Anonymising Elderly and Pathological Speech: Voice Conversion Using DDSP and Query-by-Example

Suhita Ghosh,Melanie Jouaiti,Arnab Das,Yamini Sinha,Tim Polzehl,Ingo Siegert,Sebastian Stober
DOI: https://doi.org/10.21437/Interspeech.2024-328
2024-10-21
Abstract:Speech anonymisation aims to protect speaker identity by changing personal identifiers in speech while retaining linguistic content. Current methods fail to retain prosody and unique speech patterns found in elderly and pathological speech domains, which is essential for remote health monitoring. To address this gap, we propose a voice conversion-based method (DDSP-QbE) using differentiable digital signal processing and query-by-example. The proposed method, trained with novel losses, aids in disentangling linguistic, prosodic, and domain representations, enabling the model to adapt to uncommon speech patterns. Objective and subjective evaluations show that DDSP-QbE significantly outperforms the voice conversion state-of-the-art concerning intelligibility, prosody, and domain preservation across diverse datasets, pathologies, and speakers while maintaining quality and speaker anonymity. Experts validate domain preservation by analysing twelve clinically pertinent domain attributes.

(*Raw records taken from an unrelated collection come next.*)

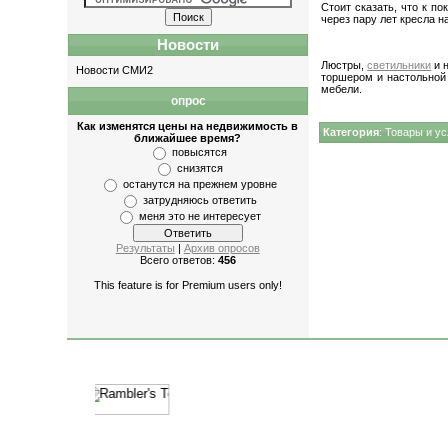
Стоит сказать, что к п
через пару лет кресла н
Новости
Люстры,
светильники
и 
Новости СМИ2
торшером и настольной 
мебели.
опрос
Как изменятся цены на недвижимость в
Категория
:
Товары и ус
ближайшее время?
повысятся
снизятся
останутся на прежнем уровне
затрудняюсь ответить
меня это не интересует
Результаты
|
Архив опросов
Всего ответов:
456
This feature is for Premium users only!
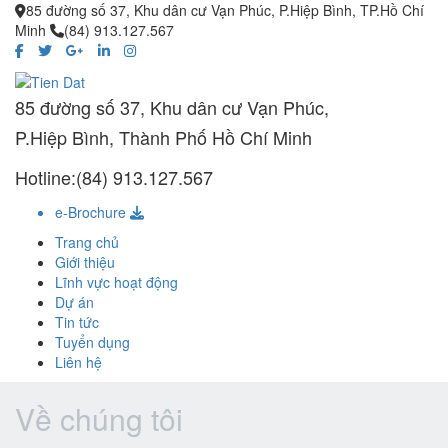
85 đường số 37, Khu dân cư Vạn Phúc, P.Hiệp Bình, TP.Hồ Chí
Minh
(84) 913.127.567
85 đường số 37, Khu dân cư Vạn Phúc,
P.Hiệp Bình, Thành Phố Hồ Chí Minh
Hotline:(84) 913.127.567
e-Brochure
Trang chủ
Giới thiệu
Lĩnh vực hoạt động
Dự án
Tin tức
Tuyển dụng
Liên hệ
Về chúng tôi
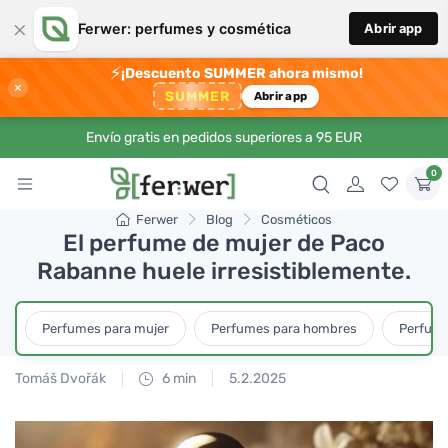
×
Ferwer: perfumes y cosmética
Abrir app
⚡
¡Descuento SUMMER ahora mismo!
×
SUMMER
Abrir app
Envío gratis en pedidos superiores a 95 EUR
0
Ferwer
Blog
Cosméticos
El perfume de mujer de Paco
Rabanne huele irresistiblemente.
Perfumes para mujer
Perfumes para hombres
Perfume
Tomáš Dvořák
6 min
5.2.2025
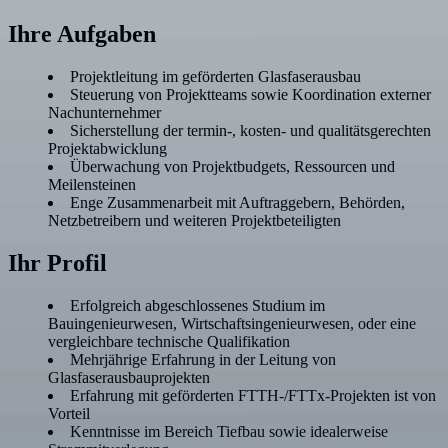
Ihre Aufgaben
Projektleitung im geförderten Glasfaserausbau
Steuerung von Projektteams sowie Koordination externer
Nachunternehmer
Sicherstellung der termin-, kosten- und qualitätsgerechten
Projektabwicklung
Überwachung von Projektbudgets, Ressourcen und
Meilensteinen
Enge Zusammenarbeit mit Auftraggebern, Behörden,
Netzbetreibern und weiteren Projektbeteiligten
Ihr Profil
Erfolgreich abgeschlossenes Studium im
Bauingenieurwesen, Wirtschaftsingenieurwesen, oder eine
vergleichbare technische Qualifikation
Mehrjährige Erfahrung in der Leitung von
Glasfaserausbauprojekten
Erfahrung mit geförderten FTTH-/FTTx-Projekten ist von
Vorteil
Kenntnisse im Bereich Tiefbau sowie idealerweise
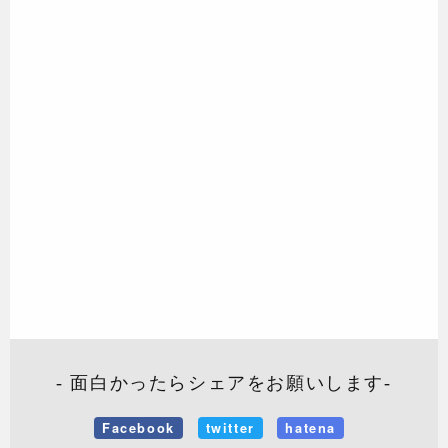
- 面白かったらシェアをお願いします-
Facebook
twitter
hatena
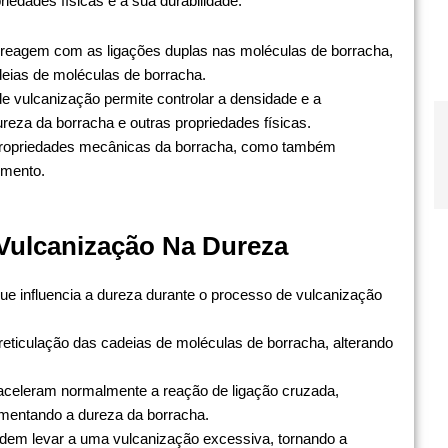
iedades físicas e a sua durabilidade.
 reagem com as ligações duplas nas moléculas de borracha,
deias de moléculas de borracha.
e vulcanização permite controlar a densidade e a
ureza da borracha e outras propriedades físicas.
propriedades mecânicas da borracha, como também
imento.
 Vulcanização Na Dureza
ue influencia a dureza durante o processo de vulcanização
reticulação das cadeias de moléculas de borracha, alterando
aceleram normalmente a reação de ligação cruzada,
mentando a dureza da borracha.
dem levar a uma vulcanização excessiva, tornando a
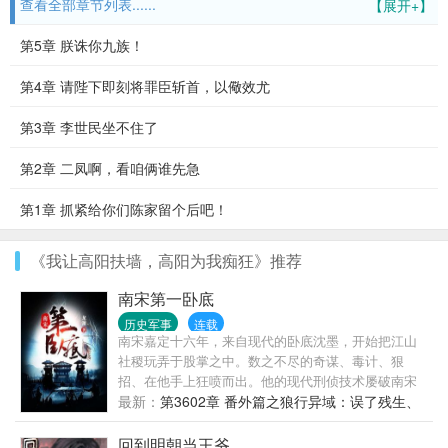
查看全部章节列表......
【展开+】
第5章 朕诛你九族！
第4章 请陛下即刻将罪臣斩首，以儆效尤
第3章 李世民坐不住了
第2章 二凤啊，看咱俩谁先急
第1章 抓紧给你们陈家留个后吧！
《我让高阳扶墙，高阳为我痴狂》推荐
南宋第一卧底
历史军事
连载
南宋嘉定十六年，来自现代的卧底沈墨，开始把江山
社稷玩弄于股掌之中。数之不尽的奇谋、毒计、狠
招、在他手上狂喷而出。他的现代刑侦技术屡破南宋
奇案，他的谍报技能狂虐辽金密谍。当纵横无敌的蒙
最新：
第3602章 番外篇之狼行异域：误了残生、
元铁骑滚滚而来时，他练成的钢铁之师，迎头撞碎了
断了毒肠
蒙古铁骑那席卷天下之势！只手补天，力挽天倾，这
回到明朝当王爷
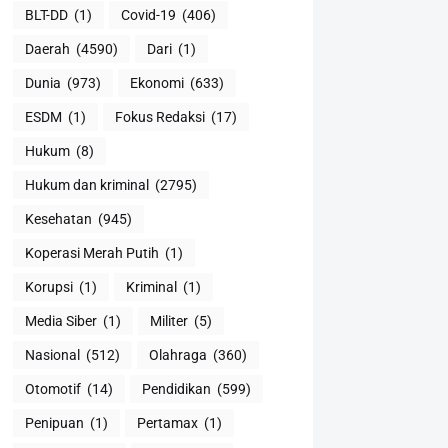
BLT-DD
(1)
Covid-19
(406)
Daerah
(4590)
Dari
(1)
Dunia
(973)
Ekonomi
(633)
ESDM
(1)
Fokus Redaksi
(17)
Hukum
(8)
Hukum dan kriminal
(2795)
Kesehatan
(945)
Koperasi Merah Putih
(1)
Korupsi
(1)
Kriminal
(1)
Media Siber
(1)
Militer
(5)
Nasional
(512)
Olahraga
(360)
Otomotif
(14)
Pendidikan
(599)
Penipuan
(1)
Pertamax
(1)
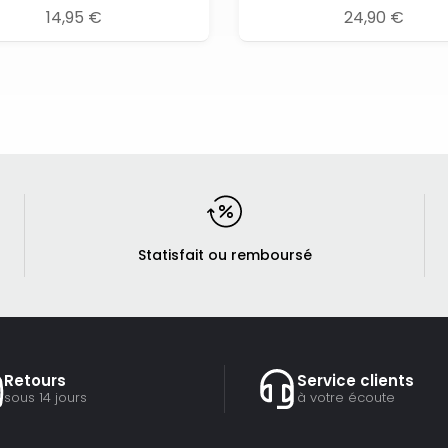
14,95 €
24,90 €
Statisfait ou remboursé
Retours
Service clients
sous 14 jours
à votre écoute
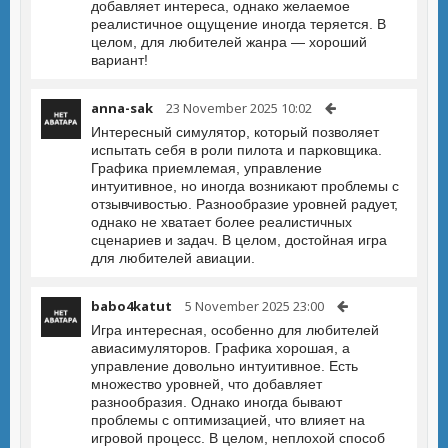
добавляет интереса, однако желаемое
реалистичное ощущение иногда теряется. В
целом, для любителей жанра — хороший
вариант!
anna-sak
23 November 2025 10:02
Интересный симулятор, который позволяет
испытать себя в роли пилота и парковщика.
Графика приемлемая, управление
интуитивное, но иногда возникают проблемы с
отзывчивостью. Разнообразие уровней радует,
однако не хватает более реалистичных
сценариев и задач. В целом, достойная игра
для любителей авиации.
babo4katut
5 November 2025 23:00
Игра интересная, особенно для любителей
авиасимуляторов. Графика хорошая, а
управление довольно интуитивное. Есть
множество уровней, что добавляет
разнообразия. Однако иногда бывают
проблемы с оптимизацией, что влияет на
игровой процесс. В целом, неплохой способ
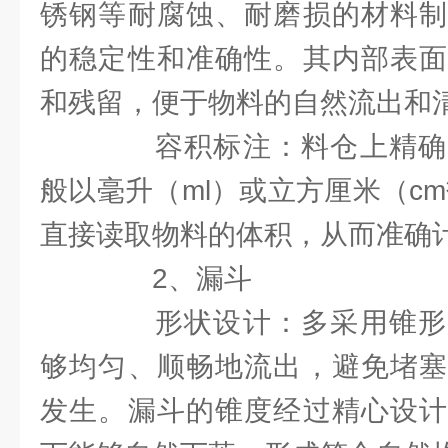
锈钢等耐腐蚀、耐磨损的材料制
的稳定性和准确性。其内部表面
和残留，便于物料的自然流出和
容积标注：料仓上精确
般以毫升（ml）或立方厘米（c
直接读取物料的体积，从而准确
2、漏斗
形状设计：多采用锥形
够均匀、顺畅地流出，避免堵塞
发生。漏斗的锥度经过精心设计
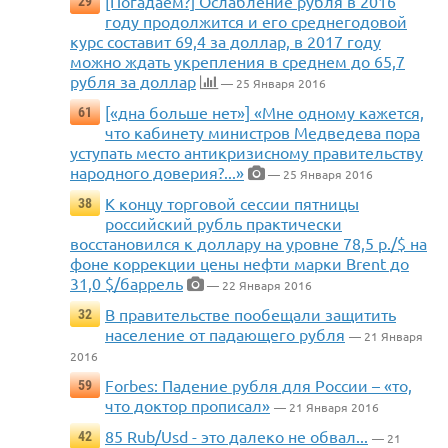
[Погадаем?] Ослабление рубля в 2016
29
году продолжится и его среднегодовой
курс составит 69,4 за доллар, в 2017 году
можно ждать укрепления в среднем до 65,7
рубля за доллар
— 25 Января 2016
[«дна больше нет»] «Мне одному кажется,
61
что кабинету министров Медведева пора
уступать место антикризисному правительству
народного доверия?...»
— 25 Января 2016
К концу торговой сессии пятницы
38
российский рубль практически
восстановился к доллару на уровне 78,5 р./$ на
фоне коррекции цены нефти марки Brent до
31,0 $/баррель
— 22 Января 2016
В правительстве пообещали защитить
32
население от падающего рубля
— 21 Января
2016
Forbes: Падение рубля для России – «то,
59
что доктор прописал»
— 21 Января 2016
85 Rub/Usd - это далеко не обвал...
42
— 21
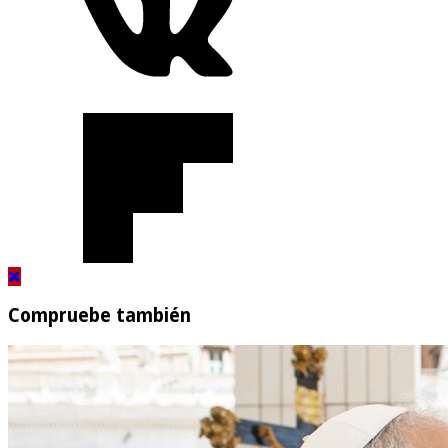
Compruebe también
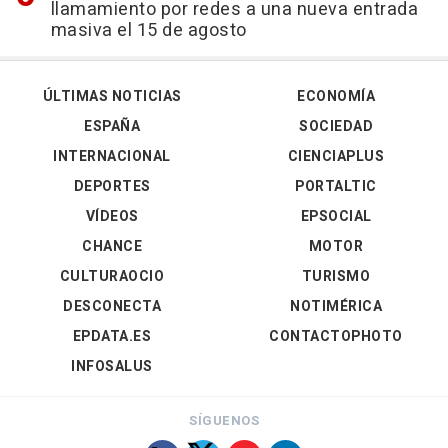
llamamiento por redes a una nueva entrada
masiva el 15 de agosto
ÚLTIMAS NOTICIAS
ECONOMÍA
ESPAÑA
SOCIEDAD
INTERNACIONAL
CIENCIAPLUS
DEPORTES
PORTALTIC
VÍDEOS
EPSOCIAL
CHANCE
MOTOR
CULTURAOCIO
TURISMO
DESCONECTA
NOTIMÉRICA
EPDATA.ES
CONTACTOPHOTO
INFOSALUS
SÍGUENOS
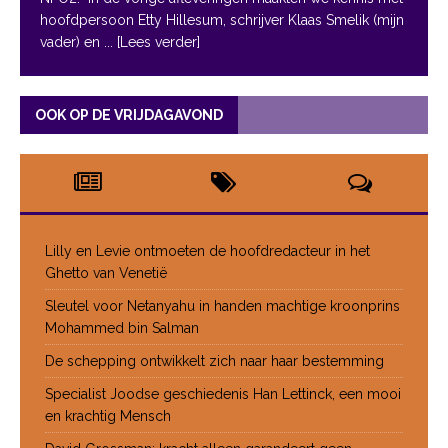
hoofdpersoon Etty Hillesum, schrijver Klaas Smelik (mijn
vader) en
... [Lees verder]
OOK OP DE VRIJDAGAVOND
Lilly en Levie ontmoeten de hoofdredacteur in het
Ghetto van Venetië
Sleutel voor Netanyahu in handen machtige kroonprins
Mohammed bin Salman
De schepping ontwikkelt zich naar haar bestemming
Specialist Joodse geschiedenis Han Lettinck, een mooi
en krachtig Mensch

Artificial Intelligence,Sound,Audio and Speech Processing,Quantitative Methods
What problem does this paper attempt to address?
The main problem this paper attempts to address is the inability of existing voice conversion methods to effectively preserve intonation and unique voice patterns when dealing with elderly and pathological speech, thereby affecting data privacy protection and the retention of clinically relevant features in remote health monitoring. Specifically: 1. **Need for Voice Anonymization**: With the widespread use of cloud-based voice technology among the elderly and people with speech disorders, these voice recordings contain highly sensitive personal data, necessitating anonymization before data sharing. 2. **Limitations of Existing Methods**: Although existing voice conversion methods can achieve voice anonymization to some extent, they often fail to preserve the intonation and unique voice patterns in elderly and pathological speech. These patterns are crucial for remote health monitoring, such as the hoarseness in dementia patients. 3. **Proposed New Method**: To address the above issues, the authors propose a voice conversion method based on Differentiable Digital Signal Processing (DDSP) and Query-by-Example (QbE) (DDSP-QbE). This method introduces new loss functions to help the model separate linguistic, intonation, and domain representations, thereby adapting to uncommon voice patterns. 4. **Evaluation and Validation**: Through objective and subjective evaluations, the research results show that DDSP-QbE significantly outperforms existing voice conversion methods in preserving intonation, domain features, and improving anonymization quality. Experts also validated the effectiveness of this method by analyzing 12 clinically important domain attributes. In summary, this paper aims to address the shortcomings of existing methods in handling elderly and pathological speech by proposing a new voice conversion method, thereby better protecting data privacy and retaining clinically relevant voice features.